I am investigating two SQL Server 2014 instances, both running identical software, both running identical hardware (VMs), both loaded with the same test database, but one with hugely greater performance on a microbenchmark.

The benchmark essentially runs the following in a loop:

BEGIN TRANSACTION
    INSERT INTO [tablename] ([data])
    VALUES (CONVERT(NVARCHAR(2000), NEWID()))
COMMIT

One server can achieve approximately 200 transactions per second. The other, approximately 2000 transactions per second.

Since this transaction is doing so little, I hypothesized that the bottleneck could be disk I/O in flushing the log buffer. I thought the DELAYED_DURABILITY option was sure to explain the difference. But alas, it was set to Disabled on both servers. An audit of other options has turned up no other apparent configuration differences.

So my questions are:

  1. Is there any other way that transaction durability could be delayed when that option is set to Disabled, e.g. a master override config file somewhere?
  2. Is there any other way that log buffer flushing could be influenced?
  3. Are there any other settings I should look into that might explain the wide variance in performance that I am seeing?

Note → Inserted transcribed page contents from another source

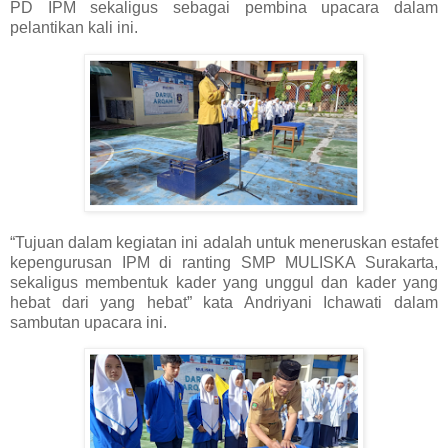
PD IPM sekaligus sebagai pembina upacara dalam
pelantikan kali ini.
“Tujuan dalam kegiatan ini adalah untuk meneruskan estafet
kepengurusan IPM di ranting SMP MULISKA Surakarta,
sekaligus membentuk kader yang unggul dan kader yang
hebat dari yang hebat” kata Andriyani Ichawati dalam
sambutan upacara ini.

N.B. I'm aware that this is a microbenchmark and is not representative of the application workflow – however, real-world testing has shown a performance difference too, and this transaction loop seems to be the minimum reproducible example that shows a difference.

Additional details

Looking at the wait stats, WRITELOG is top of the list.

Best Answer

both running identical hardware (VMs)

If the performance of this minimal test is that drastically different, and you have thoroughly confirmed that the software (and instance / database level settings - for example the checkpoint-related settings like indirect checkpoint, recovery interval, target recovery time, etc might affect a benchmark like this one) is the same, then the statement about the hardware being the same is probably not exactly right.

You mentioned WRITELOG is your highest wait. With this workload, WRITELOG will almost inevitably be the highest wait, since that's all you're doing. Is the difference in WRITELOG waits between the two servers large enough to account for the 10x difference in transactions per second?

If that wait is significantly higher on the slow server, then it's possible that, despite the same hardware specs being specified at the VM level, the "path" to the I/O system is slower on the second VM. Or the underlying storage is slower.

  • Check out the sys.dm_io_virtual_file_stats DMV to see if the slow server is experiencing slower writes or more frequent / longer stalls than the fast server.
  • Check the SQL Server error log to see if there are any "SQL Server has encountered X occurrence(s) of I/O requests taking longer than 15 seconds to complete on file [M:\SomeDataFile.mdf] in database [SomeDatabase] (5)." error messages.

If you're seeing slowness reported in those places, you'll need to work with the VM administrator - to see if there is a difference in the underlying storage, or the access to the storage (if it's going out to a SAN).